The Prudential Regulation Authority (PRA) will exempt small UK insurers from the requirement to have their annual Solvency and Financial Condition Report (SFCR) externally audited.
The PRA confirmed this after proposals in its consultation paper in April and industry feedback earlier this year.
The changes to the external audit requirement will take effect from 15 November and the PRA estimates the amendments will apply to more than 150 small UK Solvency II firms, including mutuals.
Trade body the Association of Financial Mutuals (AFM) was among the respondents to the PRA’s proposals in May.
It told the regulator the extra audit work had added additional pressure on small firms already on a tight reporting timescale, claiming it had more than doubled many organisations’ audit costs without providing any clear benefit to readers of the SFCR.

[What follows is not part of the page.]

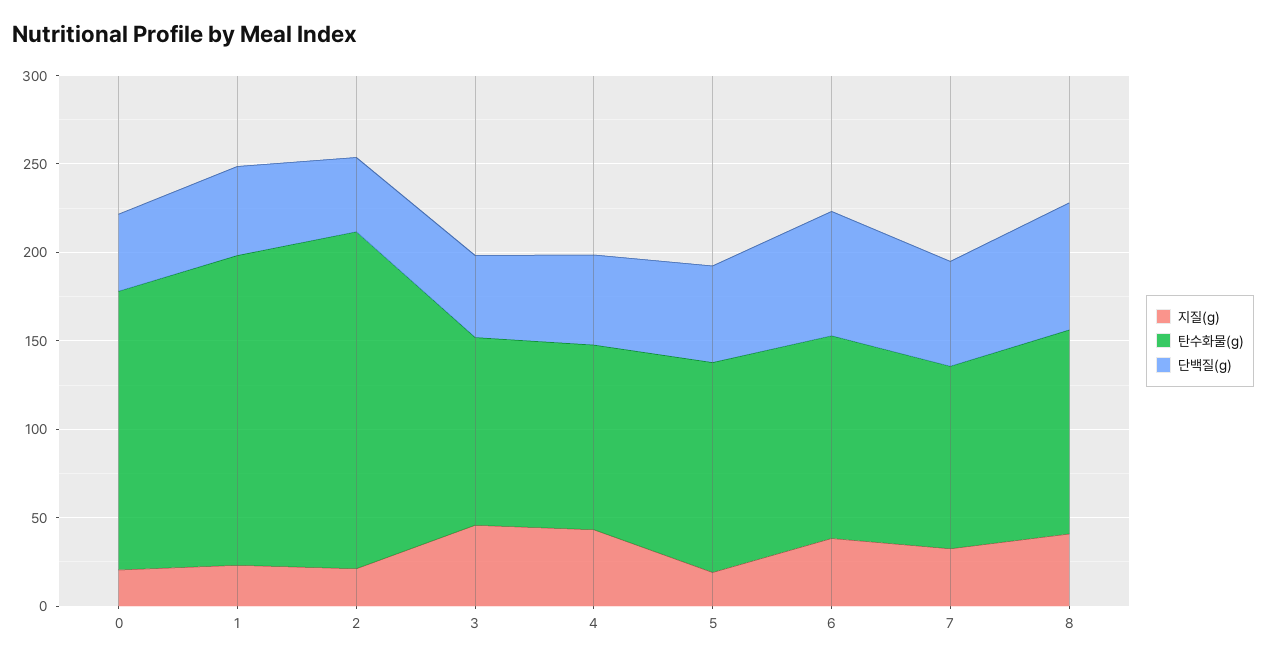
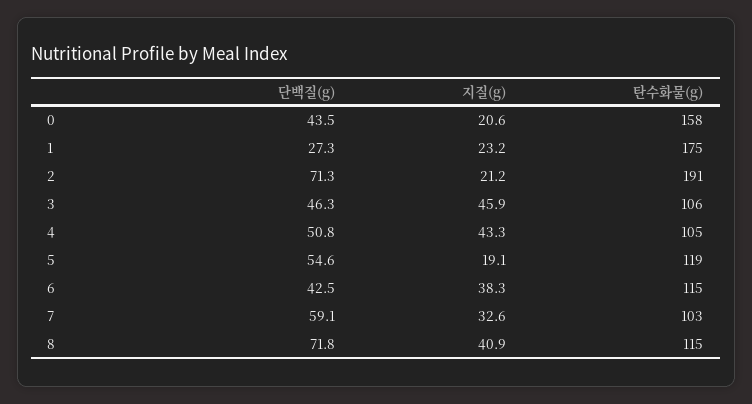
단백질(g), 1: 50 -> 27.3
단백질(g), 2: 40 -> 71.3
단백질(g), 6: 70 -> 42.5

In light of yesterday's announcement Martin Shaw, chief executive of the AFM, said: "We are grateful to PRA for exempting our members from this requirement, which gold-plated the Solvency II rules, and has not been adopted by any other European country.
"Members of a mutual already receive a copy of the report and accounts of their insurer, and this gives a strong account of how the business is run in their best interests.

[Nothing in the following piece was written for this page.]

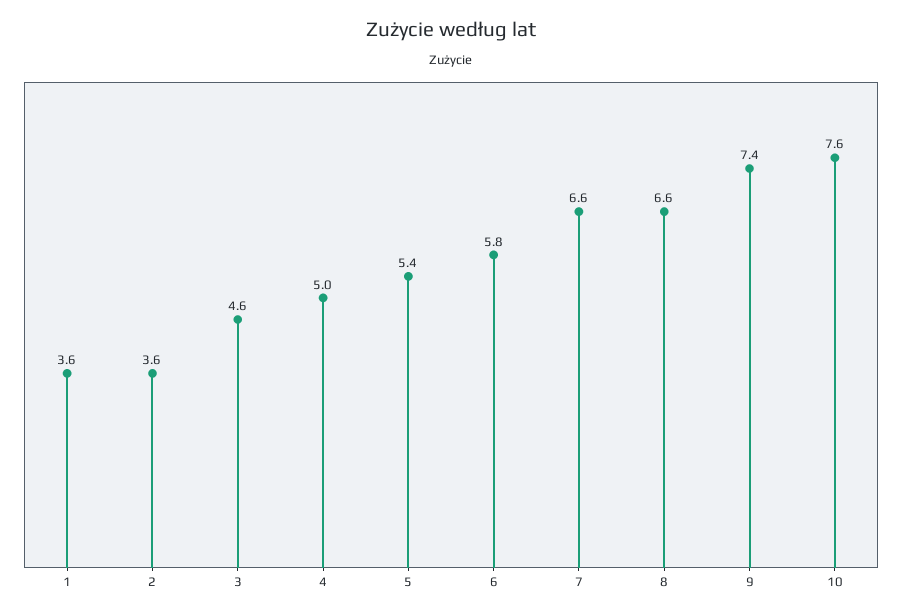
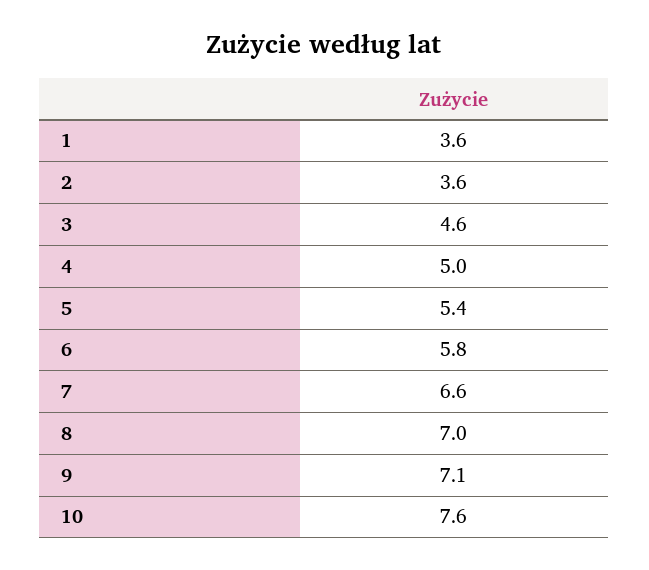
8: 6.6 -> 7
9: 7.4 -> 7.1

"The SFCR is a technical document which has added up to £50,000 to audit costs, and which our evidence demonstrated, is only read by industry professionals."
The SFCR is the key public disclosure under the Solvency II directive which sets out regulatory requirements for insurance firms and groups, covering financial resources, governance and accountability, risk assessment and management.
However, concerns had previously been raised that requiring smaller firms to externally audit their public disclosure created unnecessary cost and work.
The regulator will define small firms based on their revenues and projected cashflow.
This was despite a number of respondents raising concern the definition was too complex and would lead to confusion over which firms it would apply to.
Peter Chadborn, director and adviser at Plan Money, said smaller insurers are vital in maintaining diversity in the insurance market and the choice to advisers and their clients.
He said: "Disproportionately expensive accounting cost have a detrimental effect on smaller insurers and so I am pleased to see that the PRA has recognised this and relaxed these obligations.
"Hopefully this means cost savings can be passed on to policy holders, which in turn gives these insurers a competitive edge."